Really great job on the first part though, I actually hadn't looked at it from exactly that angle. But a lot of the residential solar industry is built upon pushy salesmen who probably aren't offering the best deal for customers. I think Nelson even said once that SUNW doesn't even offer the best price... for what is basically a commodity service, some non-sense about superior customer service or whatever.
Growth isn't even good for them anymore, it's more of a liability. Increasing company size while not growing working capital leaves them vulnerable to running out of juice after a few bad quarters. This is what is happening now.
Remember when they bought SUNW it was small but profitable, now it's medium sized and losing a ton of money, and they don't have that much money left to lose. This stock is over 50% down from the day they merged with SUNW, growth is useless if it kills you.
The chance of them having to raise capital is quite high, and if they do raise capital, I don't believe you will like the results.
They will have to raise for significantly under market price because of the warrants (go ahead and read them it actually says that on them).
The only reason it was above $2.77 at all is that people trusted Nelson not to BS them with his guidance.
Turns out that trust was misplaced, and here we are 50% below that number, which people didn't even like then.
They did 670M vs 690M expected.

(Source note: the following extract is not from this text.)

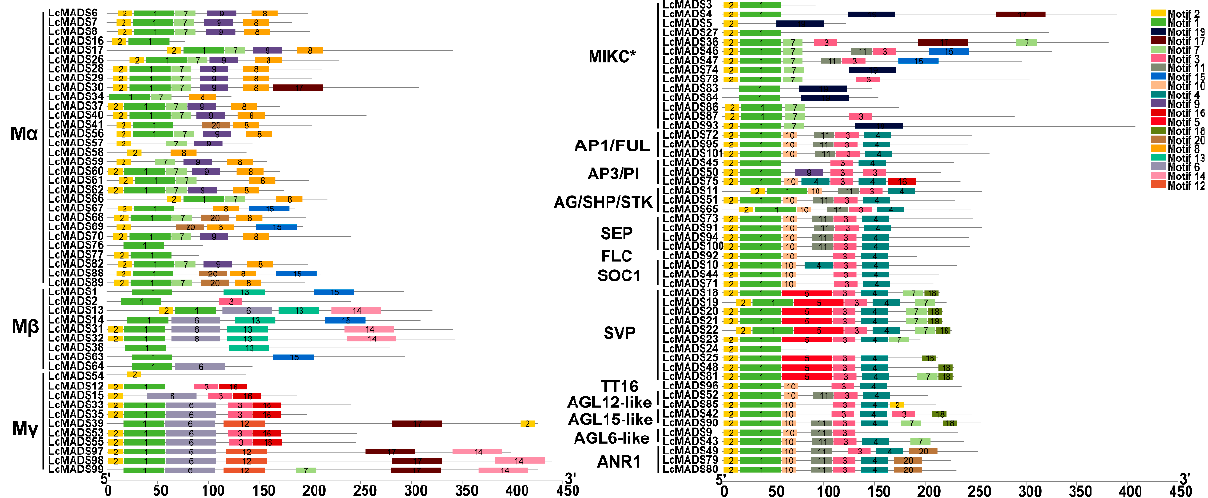
Figure 5. Conserved motif composition of litchi MADS-box proteins. The motifs, numbered 1–20, are indicated with colored boxes. The specific motif information is provided in Table S2. Type I genes are shown on the left and type II genes are shown on the right.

Waaaaaaay smaller of a miss than SUNW. Nelson blew it by missing twice in a row by so much.
Not a credible CEO to almost everybody now.
He and the CFO resigned within 24 hours shortly before end of Q3.
citations: http://yahoo.brand.edgar-online.com/displayfilinginfo.aspx?FilingID=11581812-1170-7186&type=sect&TabIndex=2&companyid=109162&ppu=%252fdefault.aspx%253fcik%253d1172631
http://yahoo.brand.edgar-online.com/displayfilinginfo.aspx?FilingID=11581168-1170-8448&type=sect&TabIndex=2&companyid=109162&ppu=%252fdefault.aspx%253fcik%253d1172631
They can't even verify revenue, that is the core function of an auditor.
http://www.otcmarkets.com/research/service-provider/Liggett-Vogt-&-Webb-P.A.?page=1&pageSize=25&id=4834&filterOn=5
Another funny thing. All those SB companies that SUNW totally has nothing to do with?
Hypersolar, Biosolar, Carbon Sciences, CloudCommerce (formerly Warp9, Roaming Messenger). They all switched from HJ to LVW at the same time.